To make this intelligence actionable, organisations need complete visibility into their digital estate of every device, application, and communication path across IT, OT, IoT, and unmanaged assets. In an era where adversaries weaponise AI to automate reconnaissance and exploit development, defenders must see every potential entry point and understand the context of each asset: what it does, how critical it is, how it behaves under normal conditions, and what it connects to.
With this context, defenders can link internal anomalies to external threat patterns, spotting when a familiar TTP resurfaces in their own environment. AI and machine learning amplify this capability, correlating billions of data points, detecting subtle precursors to attacks, and surfacing deviations long before they manifest as incidents.
The result is an anticipatory defence model, one that learns from attacker behaviour and acts before adversaries gain momentum.
This approach aligns with modern cyber-exposure management. Continuous monitoring, contextual visibility, and sensor-level intelligence transform security from incident response into proactive resilience. For business leaders, the value is clear: faster detection, reduced downtime, minimised operational disruption, and protection of customer trust.
The industry’s fixation on “who did it” will always have relevance for intelligence and law enforcement. But for defenders, the true priority is operational resilience.
Attribution still matters, but only when it drives understanding. And understanding only matters when it drives action.

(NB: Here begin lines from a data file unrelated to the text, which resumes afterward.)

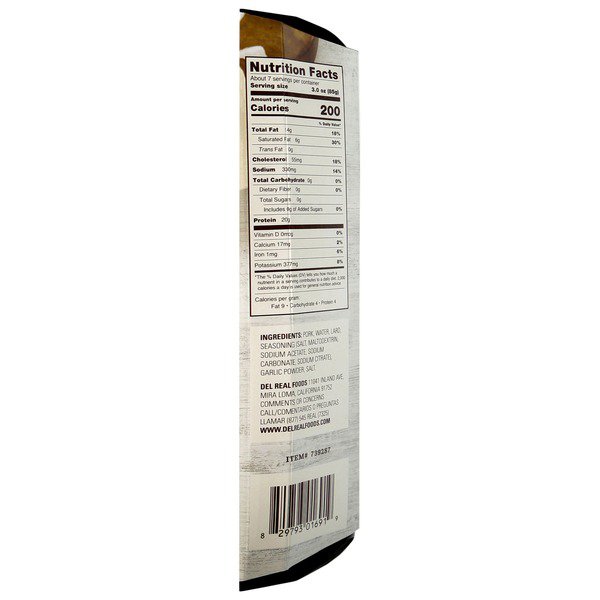
Identify the location of box. The height and width of the screenshot is (600, 600). (350, 78).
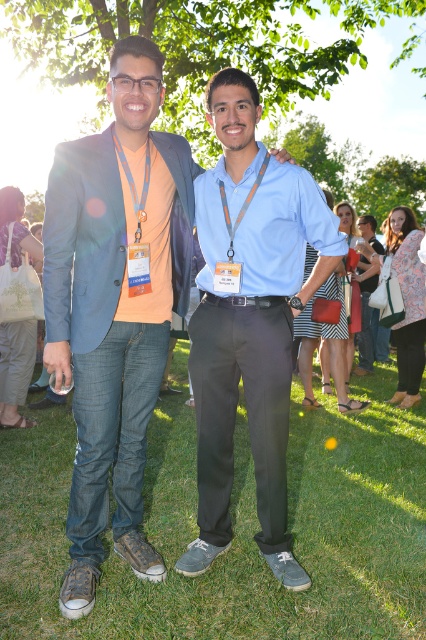
Does matte blue blazer at center appear on the left side of light blue shirt at center?

Yes, matte blue blazer at center is to the left of light blue shirt at center.

Who is lower down, matte blue blazer at center or light blue shirt at center?

Positioned lower is light blue shirt at center.

Where is `matte blue blazer at center`? Image resolution: width=426 pixels, height=640 pixels. matte blue blazer at center is located at coordinates (115, 307).

Is light blue shirt at center bigger than orange fabric lanyard at center?

Yes, light blue shirt at center is bigger than orange fabric lanyard at center.

Between light blue shirt at center and orange fabric lanyard at center, which one appears on the right side from the viewer's perspective?

Positioned to the right is light blue shirt at center.

The image size is (426, 640). I want to click on light blue shirt at center, so click(250, 320).

Which is above, green grass at lower center or blue fabric lanyard at left?

Positioned higher is blue fabric lanyard at left.

Can you confirm if green grass at lower center is positioned above blue fabric lanyard at left?

Incorrect, green grass at lower center is not positioned above blue fabric lanyard at left.

At what (x,y) coordinates should I click in order to perform the action: click on green grass at lower center. Please return your answer as a coordinate pair (x, y). Looking at the image, I should click on (233, 529).

The image size is (426, 640). I want to click on green grass at lower center, so click(x=233, y=529).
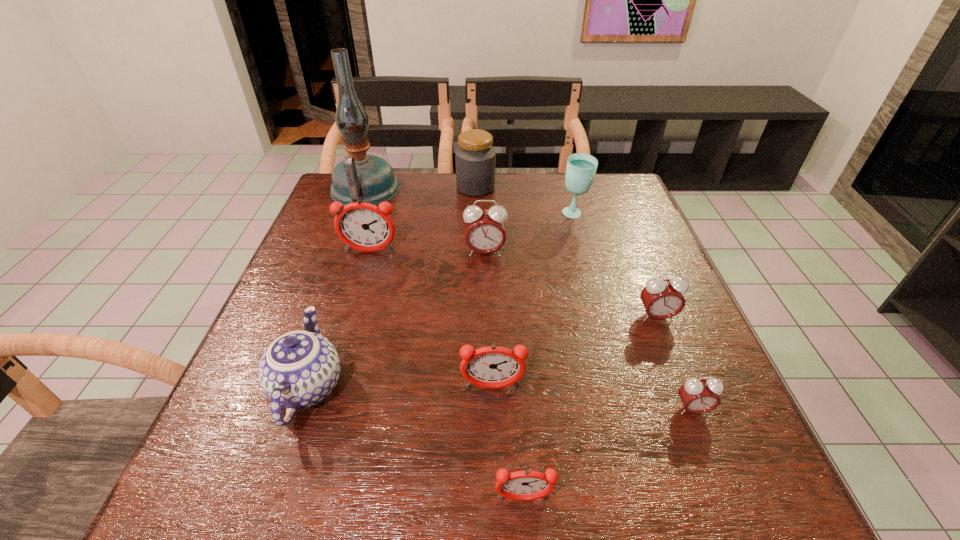
Identify which object is the fourth closest to the blue chinaware. Please provide its 2D coordinates. Your answer should be formatted as a tuple, i.e. [(x, y)], where the tuple contains the x and y coordinates of a point satisfying the conditions above.

[(485, 233)]

Identify which object is located as the seventh nearest to the nearest alarm clock. Please provide its 2D coordinates. Your answer should be formatted as a tuple, i.e. [(x, y)], where the tuple contains the x and y coordinates of a point satisfying the conditions above.

[(581, 168)]

Find the location of a particular element. This screenshot has width=960, height=540. alarm clock that can be found as the second closest to the oil lamp is located at coordinates (485, 233).

I want to click on alarm clock identified as the second closest to the jar, so click(363, 226).

Point out which pink alarm clock is positioned as the third nearest to the second smallest reddish-pink alarm clock. Please provide its 2D coordinates. Your answer should be formatted as a tuple, i.e. [(x, y)], where the tuple contains the x and y coordinates of a point satisfying the conditions above.

[(485, 233)]

Locate an element on the screen. pink alarm clock identified as the second closest to the second biggest reddish-pink alarm clock is located at coordinates (662, 298).

At what (x,y) coordinates should I click in order to perform the action: click on reddish-pink alarm clock that can be found as the second closest to the third nearest alarm clock. Please return your answer as a coordinate pair (x, y). The height and width of the screenshot is (540, 960). Looking at the image, I should click on (363, 226).

Point out which reddish-pink alarm clock is positioned as the nearest to the nearest object. Please provide its 2D coordinates. Your answer should be formatted as a tuple, i.e. [(x, y)], where the tuple contains the x and y coordinates of a point satisfying the conditions above.

[(493, 367)]

The height and width of the screenshot is (540, 960). What are the coordinates of `free space that satisfies the following two spatial constraints: 1. on the surface of the eighth object from left to right near the warning symbol; 2. on the left side of the gray jar` in the screenshot? It's located at (475, 214).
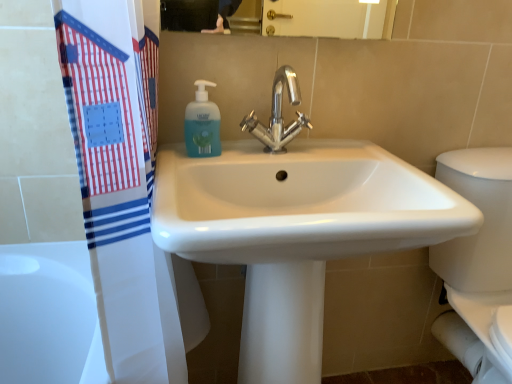
The image size is (512, 384). Find the location of `vacant space to the right of translucent plastic soap dispenser at upper center`. vacant space to the right of translucent plastic soap dispenser at upper center is located at coordinates point(243,156).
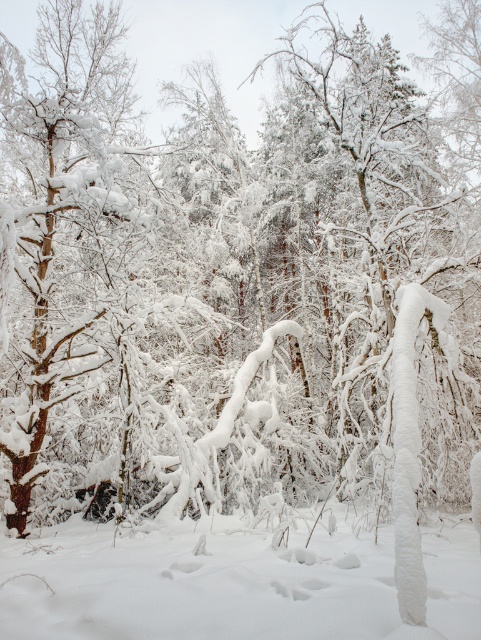
Question: Is white fluffy snow at center bigger than brown rough tree trunk at left?

Choices:
 (A) yes
 (B) no

Answer: (B)

Question: From the image, what is the correct spatial relationship of white fluffy snow at center in relation to brown rough tree trunk at left?

Choices:
 (A) right
 (B) left

Answer: (A)

Question: From the image, what is the correct spatial relationship of white fluffy snow at center in relation to brown rough tree trunk at left?

Choices:
 (A) above
 (B) below

Answer: (B)

Question: Among these objects, which one is nearest to the camera?

Choices:
 (A) brown rough tree trunk at left
 (B) white fluffy snow at center

Answer: (B)

Question: Which point is farther to the camera?

Choices:
 (A) white fluffy snow at center
 (B) brown rough tree trunk at left

Answer: (B)

Question: Which point is farther to the camera?

Choices:
 (A) (3, 54)
 (B) (258, 538)

Answer: (A)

The goal is not to chase culprits; it is to anticipate behaviour. Early warning systems and continuous visibility, powered by AI, provide defenders with the time and clarity needed to act before attacks materialise.
When attribution is rooted in behavioural insight rather than vendor-defined APT names, it strengthens defensive posture by revealing how adversaries adapt, pivot and reappear across sectors. It reduces blind spots. It clarifies risk.
In the end, the value of attribution is not in naming the adversary, it’s in understanding them well enough to stop what comes next.